EXERCISE
Reproduce the text of the listing below word for word, keeping every line break, and leave the pictures out.

GIVEN ENTRIES
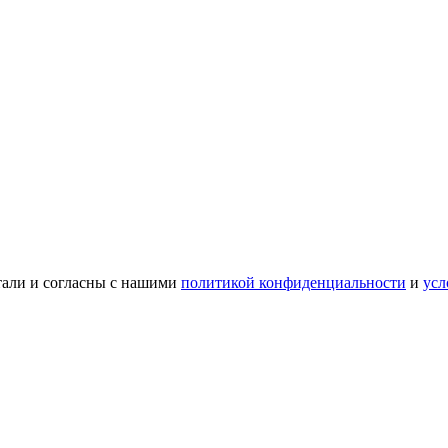
тали и согласны с нашими
политикой конфиденциальности
и
усл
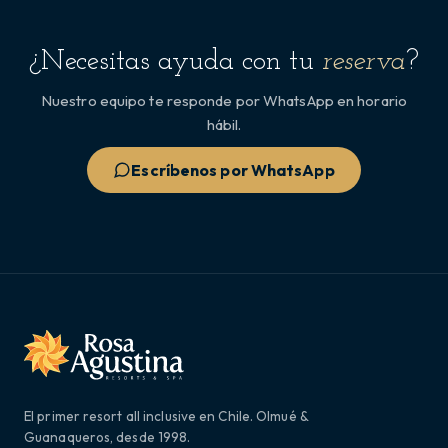
¿Necesitas ayuda con tu
reserva
?
Nuestro equipo te responde por WhatsApp en horario
hábil.
Escríbenos por WhatsApp
El primer resort all inclusive en Chile. Olmué &
Guanaqueros, desde 1998.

EXERCISE OUTPUT
тали и согласны с нашими
политикой конфиденциальности
и
усл
¿Necesitas ayuda con tu
reserva
?
Nuestro equipo te responde por WhatsApp en horario
hábil.
Escríbenos por WhatsApp
El primer resort all inclusive en Chile. Olmué &
Guanaqueros, desde 1998.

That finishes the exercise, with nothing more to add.